The-Toolman, I once had that very same GPU on a XP Media Center PC years back, found the entire unit by the curbside just prior to the release of Windows 7.
Nice one also, custom built, and even the reinstall CD set was included along with another with MB drivers, secured inside the door with duct tape in plastic cases. I presume that the former owner didn't keep the media stored this way, or wouldn't had been so well preserved. However the PC itself was very clean, was among the first of the best Core 2 Duo CPU's inside (E8400, great for it's time) & newer than the rest of the components. Ran the PC for quite some time, then as my collection began to grow, since the media was Full Retail, formatted the drive after grabbing my data & installed on my notebook. Activated w/out the need to call Microsoft.
Installed the latest Ubuntu at the time & carried to the charity where I assisted, another helper there swapped the card & carried that one home, if I had the forethought at the time, would had done the same before donating. At the time, while I liked the GPU, wasn't knowledgeable enough to appreciate it like today. By chance, that was the first 'true' (by my definition) of GPU's that I owned. While I did have several Radeons, a few close to, although not as powerful as yours, none came close to the NVIDIA GeForce 8800 series of GPU's.

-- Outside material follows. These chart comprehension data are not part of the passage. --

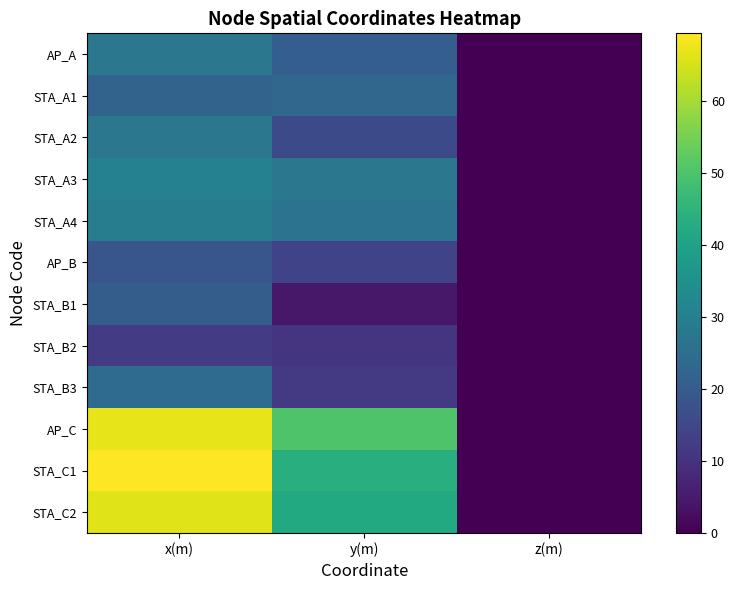

Reading left to right, transcribe all the data shown in this chart.

AP_A: x(m)=27.6	y(m)=20.7	z(m)=0.0
STA_A1: x(m)=22.1	y(m)=22.8	z(m)=0.0
STA_A2: x(m)=27.6	y(m)=15.5	z(m)=0.0
STA_A3: x(m)=30.4	y(m)=27.7	z(m)=0.0
STA_A4: x(m)=29.3	y(m)=26.5	z(m)=0.0
AP_B: x(m)=18.5	y(m)=13.9	z(m)=0.0
STA_B1: x(m)=20.3	y(m)=4.6	z(m)=0.0
STA_B2: x(m)=12.0	y(m)=10.5	z(m)=0.0
STA_B3: x(m)=24.3	y(m)=11.9	z(m)=0.0
AP_C: x(m)=66.8	y(m)=50.1	z(m)=0.0
STA_C1: x(m)=69.3	y(m)=43.6	z(m)=0.0
STA_C2: x(m)=66.1	y(m)=42.0	z(m)=0.0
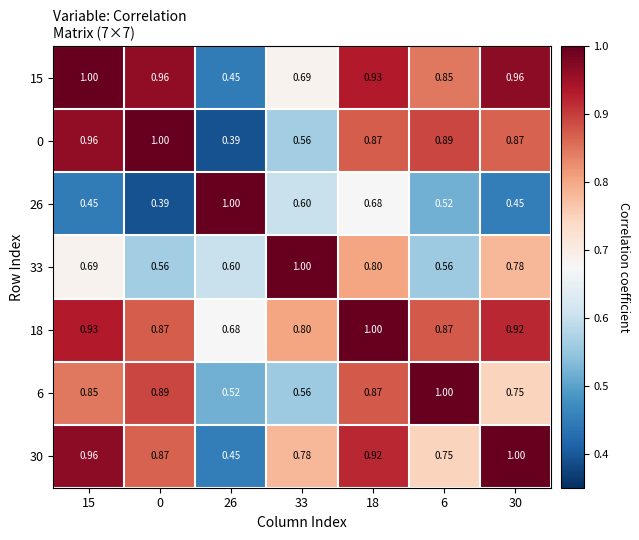

Is the value of 0 at 15 greater than the value of 26 at 15?

Yes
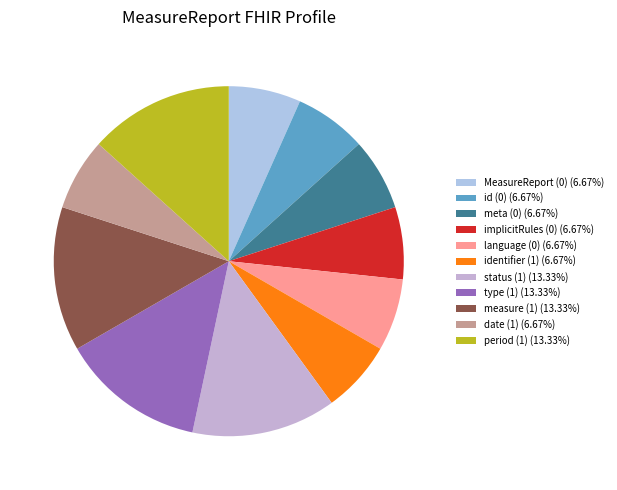

How many segments does this pie chart have?

11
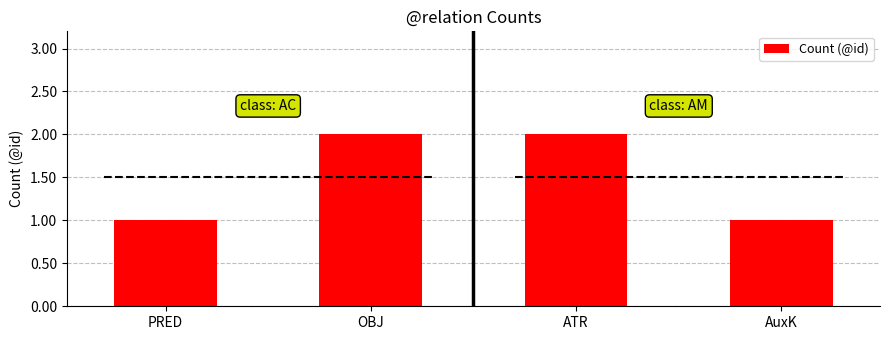

What is the change in value from OBJ to AuxK?

-1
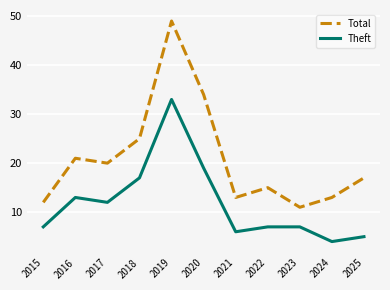

The Total series shows 7 at 2024. True or false?

False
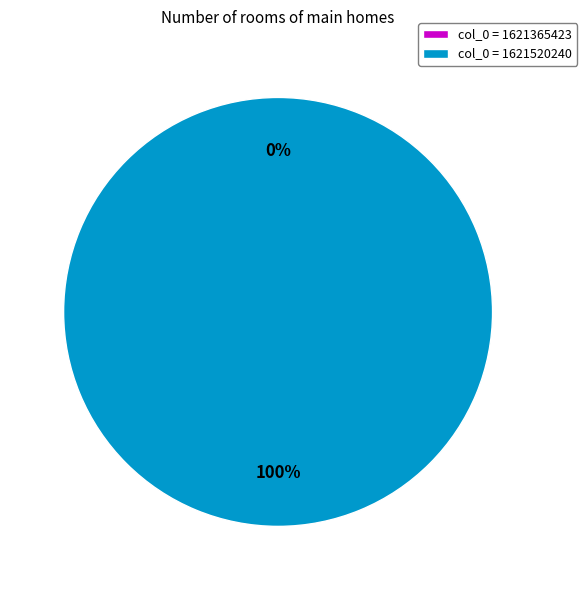

To the nearest percent, what is the difference between the largest and smallest slice percentages?

100%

Here's the one that I last purchased, that's not shown in my Speccy specs in my sig, will be tri-booting Linux Mint 18.1 MATE, W7 & 10, just added a 2TiB WD Gold, my comment under Q&A's is the one dated 04/28/17 (a datacenter HDD with a massive 128MB cache, one out of two purchased together) & EVGA GeForce GTX 1060 SSC with ACX 3.0 to my XPS 8700 just put back in service last week & also upgraded the PSU to a EVGA 550W G3, Gold rated, latest version. Most of the G3 versions works in PC's with smaller cases, and are newer than the 650W G2's in my best PC's.
https://www.newegg.com/Product/Product.aspx?Item=1Z4-0002-002V0
https://www.newegg.com/Product/Product.aspx?Item=N82E16814487275
https://www.newegg.com/Product/Product.aspx?Item=N82E16817438095
Speccy spec to show both are there, will add to my sig when complete.
http://speccy.piriform.com/results/zB2eWVtdPhg3LvWk0oGq4zF
I simply want to ensure that all is stable before installing Linux Mint 18.1, and BTW, even with W7, is running in UEFI/GPT mode. Many says it can't be done, yet I pulled it off w/out any troubles. This XPS 8700 can act funky at times, hopefully my upgrades has fixed this. BTW, when swapping the PSU, I noticed that Dell didn't seat the main 24 pin MB connection properly, one side was tilted upwards, which could had been the reason for the prior random freezing, this occurred on all installed OS's, to include Linux Mint 17.3, the last version installed before reboxing & storing.
As to my older PC, yes still have some around, just last month purchased an upgraded AM2 CPU, the best 95W 3.0Ghz available for less the $25. Have been working on it now & than, also a dual booter, unfortunately has no AHCI for SSD support, so had to make a decision to use the only x16 slot for a low profile GPU of SATA card for SSD, the decision was obvious, dropped in a Dell OEM Radeon HD 7570 (1GB GDDR5), which is powered by the MB & about the physical size of many of the ATI 3xxx series cards, a couple which I have on hand around here.One has twin DP connections, via a DMS-59 connector, although I swapped for twin VGA ones, not having enough monitors for DP.
I'll hold onto these older computers for as long as these will run the latest Linux Mint, then give away. Believe it or not, the Dell Optiplex 740 that I installed that AM2 CPU in, at 11 years old, runs the W10 Creator's Update decently, as well as the latest Linux Mint 18.1 MATE, both 64 bit. Will likely install that 1TiB WD RE4 that was giving mysterious RAID errors in one of my self built PC's, still to this day have no idea why the error, will install an identical HDD that's on hand & see what happens.
IMO, as well as many others, NVIDIA is the King of GPU's! Every time AMD gets close, NVIDIA pulls yet another cat out of the bag, as they did with the latest revision of the GTX 1080 Ti (11GB 352 bit GDDR5X), I'll be purchasing yet another EVGA when the GTX 1060 equivalent becomes released & has stable pricing (or current 1070 if pricing is right), the AMD build is in bad need of an upgrade from the 2GB GDDR5 GTX 960, although will install the newer 1060 (or 1070) in my 2nd best PC & place in one in there in the AMD. When released, the upgraded 1060 will feature 8GB GDDR5 at most likely 192 bit, like rest of the 1060 series. That is, unless NVIDIA decides to make it a 256 bit card, am not looking for that to happen, although would be sweet to hold the mid range title for 2-3 years.